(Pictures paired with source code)

——————————

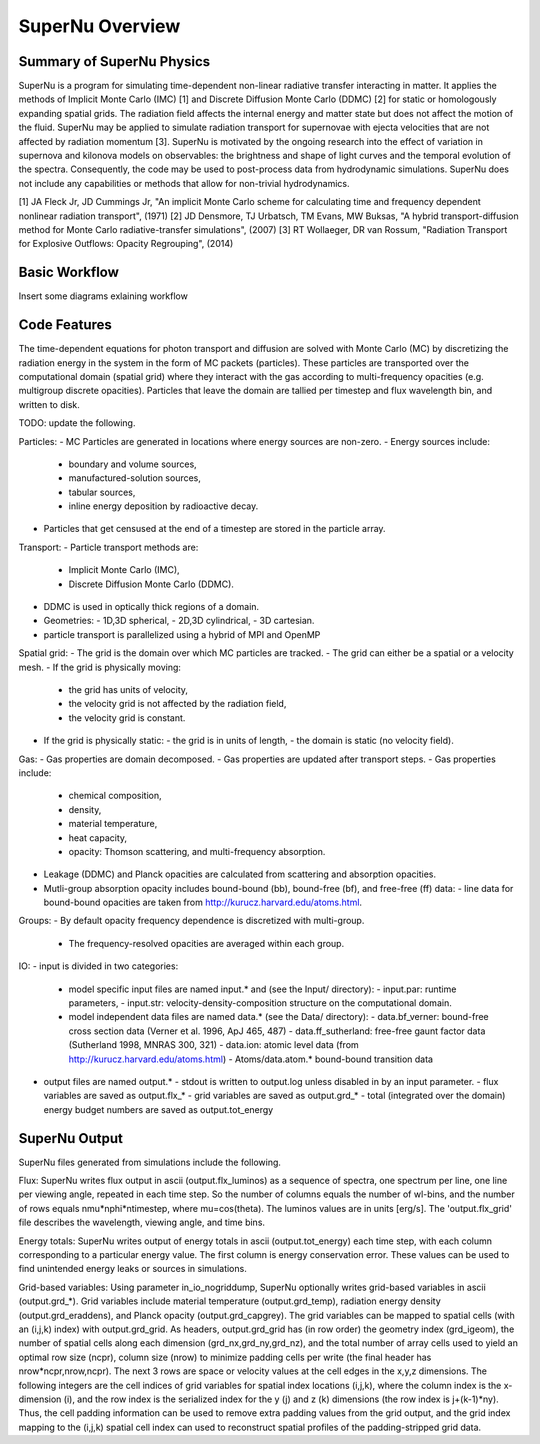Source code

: SuperNu Overview
=============

Summary of SuperNu Physics
--------------------------

SuperNu is a program for simulating time-dependent non-linear radiative transfer interacting in matter. It applies the methods of Implicit Monte Carlo (IMC) [1] and Discrete Diffusion Monte Carlo (DDMC) [2] for static or homologously expanding spatial grids. The radiation field affects the internal energy and matter state but does not affect the motion of the fluid. SuperNu may be applied to simulate radiation transport for supernovae with ejecta velocities that are not affected by radiation momentum [3]. SuperNu is motivated by the ongoing research into the effect of variation in supernova and kilonova models on observables: the brightness and shape of light curves and the temporal evolution of the spectra. Consequently, the code may be used to post-process data from hydrodynamic simulations. SuperNu does not include any capabilities or methods that allow for non-trivial hydrodynamics.

[1] JA Fleck Jr, JD Cummings Jr, "An implicit Monte Carlo scheme for calculating time and frequency dependent nonlinear radiation transport", (1971)
[2] JD Densmore, TJ Urbatsch, TM Evans, MW Buksas, "A hybrid transport-diffusion method for Monte Carlo radiative-transfer simulations", (2007)
[3] RT Wollaeger, DR van Rossum, "Radiation Transport for Explosive Outflows: Opacity Regrouping", (2014)


Basic Workflow
--------------

Insert some diagrams exlaining workflow


Code Features
-------------

The time-dependent equations for photon transport and diffusion are solved with Monte Carlo (MC) by discretizing the radiation energy in the system in the form of MC packets (particles).
These particles are transported over the computational domain (spatial grid) where they interact with the gas according to multi-frequency opacities (e.g. multigroup discrete opacities).
Particles that leave the domain are tallied per timestep and flux wavelength bin, and written to disk.

TODO: update the following.

Particles:
- MC Particles are generated in locations where energy sources are non-zero.
- Energy sources include:
  - boundary and volume sources,
  - manufactured-solution sources,
  - tabular sources,
  - inline energy deposition by radioactive decay.
- Particles that get censused at the end of a timestep are stored in the particle array.

Transport:
- Particle transport methods are:
  - Implicit Monte Carlo (IMC),
  - Discrete Diffusion Monte Carlo (DDMC).
- DDMC is used in optically thick regions of a domain.
- Geometries:
  - 1D,3D spherical,
  - 2D,3D cylindrical,
  - 3D cartesian.
- particle transport is parallelized using a hybrid of MPI and OpenMP

Spatial grid:
- The grid is the domain over which MC particles are tracked.
- The grid can either be a spatial or a velocity mesh.
- If the grid is physically moving:
  - the grid has units of velocity,
  - the velocity grid is not affected by the radiation field,
  - the velocity grid is constant.
- If the grid is physically static:
  - the grid is in units of length,
  - the domain is static (no velocity field).

Gas:
- Gas properties are domain decomposed.
- Gas properties are updated after transport steps.
- Gas properties include:
  - chemical composition,
  - density,
  - material temperature,
  - heat capacity,
  - opacity: Thomson scattering, and multi-frequency absorption.
- Leakage (DDMC) and Planck opacities are calculated from scattering and absorption opacities.
- Mutli-group absorption opacity includes bound-bound (bb), bound-free (bf), and free-free (ff) data:
  - line data for bound-bound opacities are taken from http://kurucz.harvard.edu/atoms.html.

Groups:
- By default opacity frequency dependence is discretized with multi-group.
  - The frequency-resolved opacities are averaged within each group.

IO:
- input is divided in two categories:
  - model specific input files are named input.* and (see the Input/ directory):
    - input.par: runtime parameters,
    - input.str: velocity-density-composition structure on the computational domain.
  - model independent data files are named data.* (see the Data/ directory):
    - data.bf_verner: bound-free cross section data (Verner et al. 1996, ApJ 465, 487)
    - data.ff_sutherland: free-free gaunt factor data (Sutherland 1998, MNRAS 300, 321)
    - data.ion: atomic level data (from http://kurucz.harvard.edu/atoms.html)
    - Atoms/data.atom.* bound-bound transition data
- output files are named output.*
  - stdout is written to output.log unless disabled in by an input parameter.
  - flux variables are saved as output.flx_*
  - grid variables are saved as output.grd_*
  - total (integrated over the domain) energy budget numbers are saved as output.tot_energy

SuperNu Output
--------------

SuperNu files generated from simulations include the following.

Flux:
SuperNu writes flux output in ascii (output.flx_luminos) as a sequence of spectra, one spectrum per line, one line per viewing angle, repeated in each time step.  So the number of columns equals the number of wl-bins, and the number of rows equals nmu*nphi*ntimestep, where mu=cos(theta).  The luminos values are in units [erg/s].  The 'output.flx_grid' file describes the wavelength, viewing angle, and time bins.

Energy totals:
SuperNu writes output of energy totals in ascii (output.tot_energy) each time step, with each column corresponding to a particular energy value.
The first column is energy conservation error.  These values can be used to find unintended energy leaks or sources in simulations.

Grid-based variables:
Using parameter in_io_nogriddump, SuperNu optionally writes grid-based variables in ascii (output.grd_*).
Grid variables include material temperature (output.grd_temp), radiation energy density (output.grd_eraddens), and Planck opacity (output.grd_capgrey).
The grid variables can be mapped to spatial cells (with an (i,j,k) index) with output.grd_grid.
As headers, output.grd_grid has (in row order) the geometry index (grd_igeom), the number of spatial cells along each dimension (grd_nx,grd_ny,grd_nz),
and the total number of array cells used to yield an optimal row size (ncpr), column size (nrow) to minimize padding cells per write
(the final header has nrow*ncpr,nrow,ncpr).
The next 3 rows are space or velocity values at the cell edges in the x,y,z dimensions.
The following integers are the cell indices of grid variables for spatial index locations (i,j,k), where the column index is the x-dimension (i),
and the row index is the serialized index for the y (j) and z (k) dimensions (the row index is j+(k-1)*ny).
Thus, the cell padding information can be used to remove extra padding values from the grid output, and the grid index mapping to the (i,j,k)
spatial cell index can used to reconstruct spatial profiles of the padding-stripped grid data.

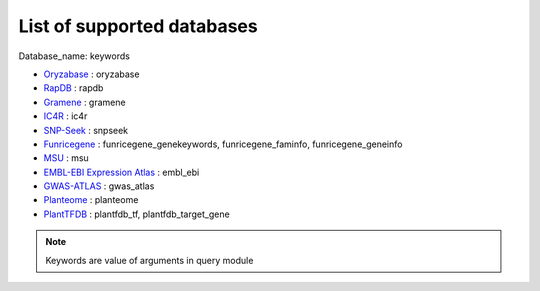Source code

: List of supported databases
===========================

Database_name: keywords

- `Oryzabase  <https://shigen.nig.ac.jp/rice/oryzabase/>`_ : oryzabase
- `RapDB <https://rapdb.dna.affrc.go.jp>`_ : rapdb
- `Gramene <http://www.gramene.org>`_ : gramene
- `IC4R <http://expression.ic4r.org>`_ : ic4r
- `SNP-Seek <https://snp-seek.irri.org>`_ : snpseek
- `Funricegene <https://funricegenes.github.io>`_ : funricegene_genekeywords, funricegene_faminfo, funricegene_geneinfo
- `MSU <http://rice.plantbiology.msu.edu>`_ : msu
- `EMBL-EBI Expression Atlas <https://www.ebi.ac.uk/gxa/home>`_ : embl_ebi
- `GWAS-ATLAS <https://bigd.big.ac.cn/gwas/#>`_ : gwas_atlas
- `Planteome <http://planteome.org>`_ : planteome
- `PlantTFDB <https://www.southgreen.fr/>`_ : plantfdb_tf, plantfdb_target_gene


.. note:: Keywords are value of arguments in query module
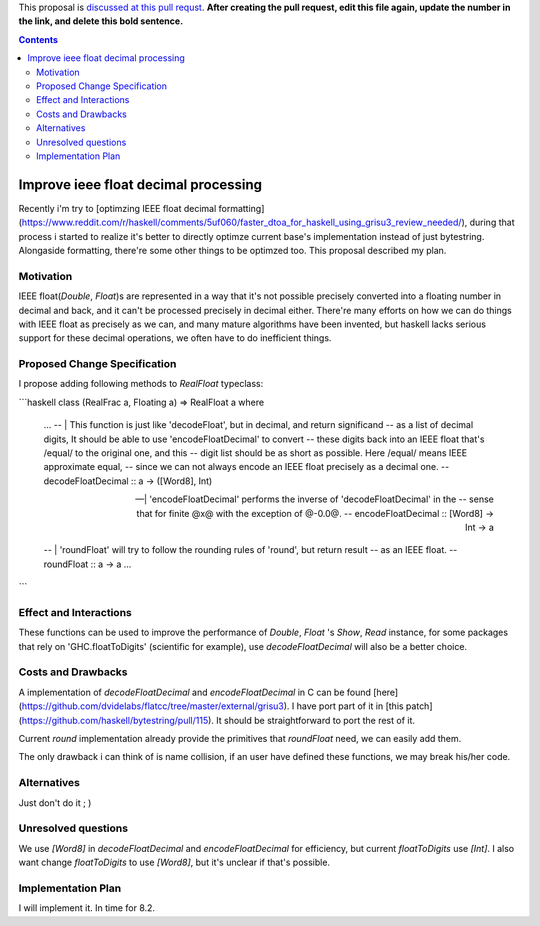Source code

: .. proposal-number:: Leave blank. This will be filled in when the proposal is
                     accepted.

.. trac-ticket:: Leave blank. This will eventually be filled with the Trac
                 ticket number which will track the progress of the
                 implementation of the feature.

.. implemented:: Leave blank. This will be filled in with the first GHC version which
                 implements the described feature.

.. highlight:: haskell

This proposal is `discussed at this pull requst <https://github.com/ghc-proposals/ghc-proposals/pull/0>`_. **After creating the pull request, edit this file again, update the number in the link, and delete this bold sentence.**

.. contents::

Improve ieee float decimal processing
=====================================
Recently i'm try to [optimzing IEEE float decimal formatting](https://www.reddit.com/r/haskell/comments/5uf060/faster_dtoa_for_haskell_using_grisu3_review_needed/), during that process i started to realize it's better to directly optimze current base's implementation instead of just bytestring. Alongaside formatting, there're some other things to be optimzed too. This proposal described my plan.


Motivation
------------
IEEE float(`Double`, `Float`)s are represented in a way that it's not possible precisely converted into a floating number in decimal and back, and it can't be processed precisely in decimal either. There're many efforts on how we can do things with IEEE float as precisely as we can, and many mature algorithms have been invented, but haskell lacks serious support for these decimal operations, we often have to do inefficient things.


Proposed Change Specification
-----------------------------
I propose adding following methods to `RealFloat` typeclass:

```haskell
class  (RealFrac a, Floating a) => RealFloat a  where
    ...
    -- | This function is just like 'decodeFloat', but in decimal, and return significand
    -- as a list of decimal digits, It should be able to use 'encodeFloatDecimal' to convert
    -- these digits back into an IEEE float that's /equal/ to the original one, and this 
    -- digit list should be as short as possible. Here /equal/ means IEEE approximate equal,
    -- since we can not always encode an IEEE float precisely as a decimal one.
    -- 
    decodeFloatDecimal :: a -> ([Word8], Int)

    -- | 'encodeFloatDecimal' performs the inverse of 'decodeFloatDecimal' in the
    -- sense that for finite @x@ with the exception of @-0.0@.
    --
    encodeFloatDecimal :: [Word8] -> Int -> a

    -- | 'roundFloat' will try to follow the rounding rules of 'round', but return result 
    -- as an IEEE float.
    --
    roundFloat :: a -> a
    ...

```

Effect and Interactions
-----------------------
These functions can be used to improve the performance of `Double`, `Float` 's `Show`, `Read` instance,
for some packages that rely on 'GHC.floatToDigits' (scientific for example), use `decodeFloatDecimal` will also
be a better choice.



Costs and Drawbacks
-------------------
A implementation of `decodeFloatDecimal` and `encodeFloatDecimal` in C can be found [here](https://github.com/dvidelabs/flatcc/tree/master/external/grisu3). I have port part of it in [this patch](https://github.com/haskell/bytestring/pull/115). It should be straightforward to port the rest of it.

Current `round` implementation already provide the primitives that `roundFloat` need, we can easily add them.

The only drawback i can think of is name collision, if an user have defined these functions, we may break his/her code.


Alternatives
------------
Just don't do it ; )


Unresolved questions
--------------------
We use `[Word8]` in `decodeFloatDecimal` and `encodeFloatDecimal` for efficiency, but current `floatToDigits` use
`[Int]`. I also want change `floatToDigits` to use `[Word8]`, but it's unclear if that's possible.


Implementation Plan
-------------------
I will implement it. In time for 8.2.
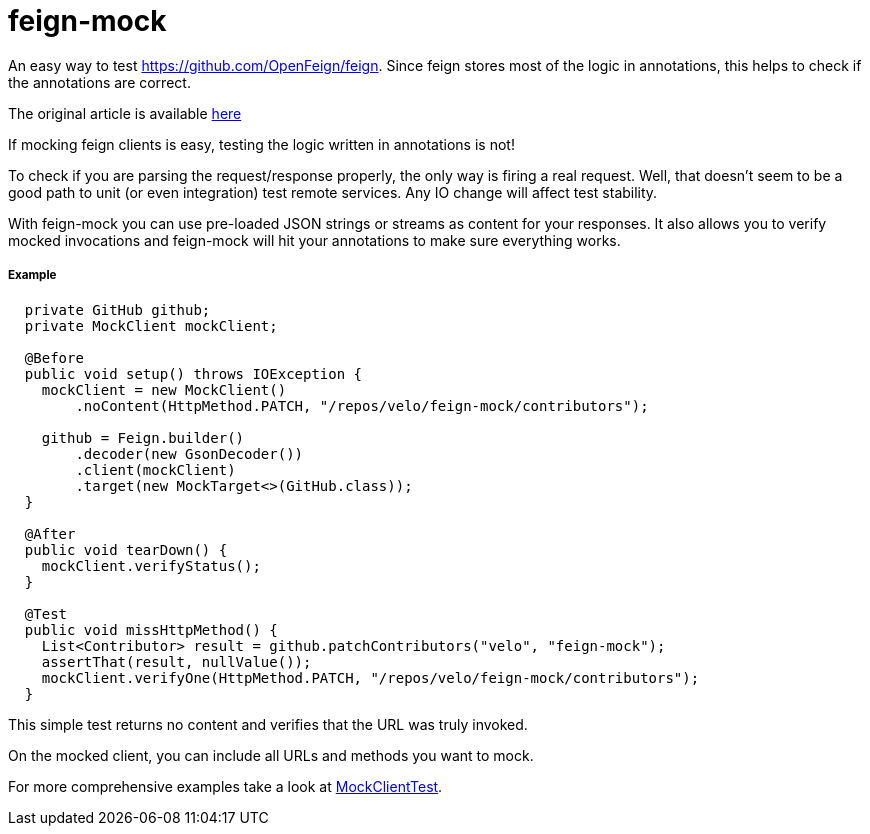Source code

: # feign-mock

An easy way to test https://github.com/OpenFeign/feign. Since feign stores most of the logic in annotations, this helps to check if the annotations are correct.

The original article is available https://velo.github.io/2016/06/05/Testing-feign-clients.html[here]

If mocking feign clients is easy, testing the logic written in annotations is not!

To check if you are parsing the request/response properly, the only way is firing a real request. Well, that doesn't seem to be a good path to unit (or even integration) test remote services. Any IO change will affect test stability.

With feign-mock you can use pre-loaded JSON strings or streams as content for your responses. It also allows you to verify mocked invocations and feign-mock will hit your annotations to make sure everything works.

##### Example

```
  private GitHub github;
  private MockClient mockClient;

  @Before
  public void setup() throws IOException {
    mockClient = new MockClient()
        .noContent(HttpMethod.PATCH, "/repos/velo/feign-mock/contributors");

    github = Feign.builder()
        .decoder(new GsonDecoder())
        .client(mockClient)
        .target(new MockTarget<>(GitHub.class));
  }

  @After
  public void tearDown() {
    mockClient.verifyStatus();
  }

  @Test
  public void missHttpMethod() {
    List<Contributor> result = github.patchContributors("velo", "feign-mock");
    assertThat(result, nullValue());
    mockClient.verifyOne(HttpMethod.PATCH, "/repos/velo/feign-mock/contributors");
  }
```

This simple test returns no content and verifies that the URL was truly invoked.

On the mocked client, you can include all URLs and methods you want to mock.

For more comprehensive examples take a look at https://github.com/OpenFeign/feign/blob/master/mock/src/test/java/feign/mock/MockClientTest.java[MockClientTest].
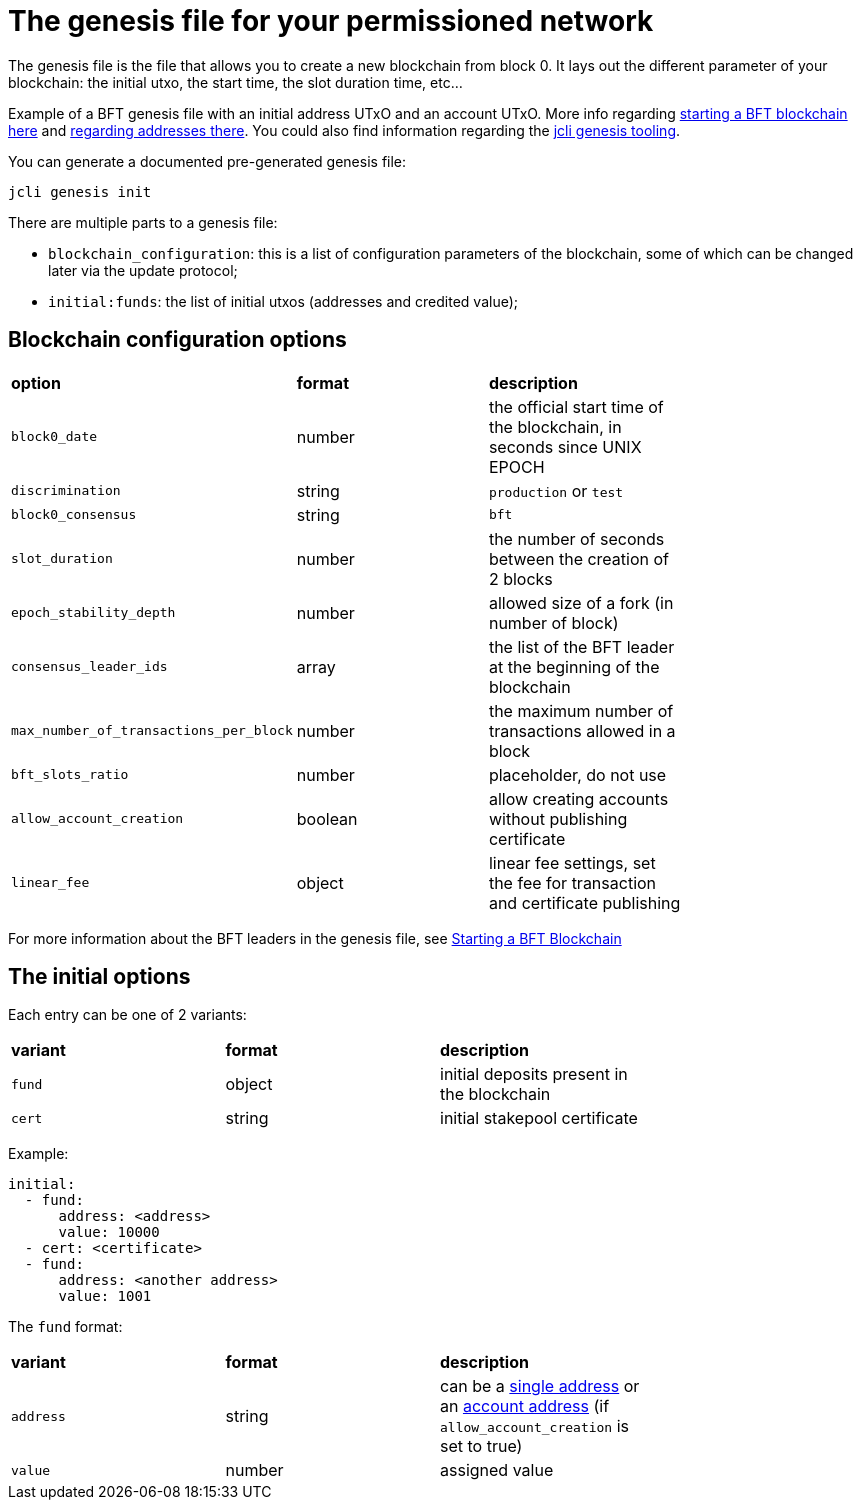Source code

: = The genesis file for your permissioned network

The genesis file is the file that allows you to create a new blockchain
from block 0. It lays out the different parameter of your blockchain:
the initial utxo, the start time, the slot duration time, etc...

Example of a BFT genesis file with an initial address UTxO and an account UTxO.
More info regarding link:/httyj/#_starting_a_bft_node[starting a BFT blockchain here]
and link:/httyj/#_address_subcommand[regarding addresses there].
You could also find information regarding the link:/httyj/#_genesis_subcommand[jcli genesis tooling].

You can generate a documented pre-generated genesis file:

[source, bash]
----
jcli genesis init
----

There are multiple parts to a genesis file:

* `blockchain_configuration`: this is a list of configuration
  parameters of the blockchain, some of which can be changed later
  via the update protocol;
* `initial:funds`: the list of initial utxos (addresses and credited value);

== Blockchain configuration options

|===
| *option* | *format* | *description* |
| `block0_date` | number | the official start time of the blockchain, in seconds since UNIX EPOCH |
| `discrimination` | string | `production` or `test` |
| `block0_consensus` | string | `bft` |
| `slot_duration` | number | the number of seconds between the creation of 2 blocks |
| `epoch_stability_depth` | number | allowed size of a fork (in number of block) |
| `consensus_leader_ids` | array | the list of the BFT leader at the beginning of the blockchain |
| `max_number_of_transactions_per_block` | number | the maximum number of transactions allowed in a block |
| `bft_slots_ratio` | number | placeholder, do not use |
| `allow_account_creation` | boolean | allow creating accounts without publishing certificate |
| `linear_fee` | object | linear fee settings, set the fee for transaction and certificate publishing |
|===

For more information about the BFT leaders in the genesis file, see
link:/httyj/#_starting_a_bft_node[Starting a BFT Blockchain]

== The initial options

Each entry can be one of 2 variants:

|===
| *variant* | *format* | *description* |
| `fund` | object | initial deposits present in the blockchain |
| `cert` | string | initial stakepool certificate |
|===
Example:

```yaml
initial:
  - fund:
      address: <address>
      value: 10000
  - cert: <certificate>
  - fund:
      address: <another address>
      value: 1001
```

The `fund` format:

|===
| *variant* | *format* | *description* |
| `address` | string | can be a link:/httyj/#_address_for_utxo[single address] or an link:/httyj/#_address_for_account[account address] (if `allow_account_creation` is set to true) |
| `value` | number | assigned value |
|===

——————————

EXERCISE DESCRIPTION:
Copy only this part of the entries above: the line with "Blockchain configuration options", the line with "of the blockchain |", and the lines between, all exactly as written.

RESULT:
== Blockchain configuration options

|===
| *option* | *format* | *description* |
| `block0_date` | number | the official start time of the blockchain, in seconds since UNIX EPOCH |
| `discrimination` | string | `production` or `test` |
| `block0_consensus` | string | `bft` |
| `slot_duration` | number | the number of seconds between the creation of 2 blocks |
| `epoch_stability_depth` | number | allowed size of a fork (in number of block) |
| `consensus_leader_ids` | array | the list of the BFT leader at the beginning of the blockchain |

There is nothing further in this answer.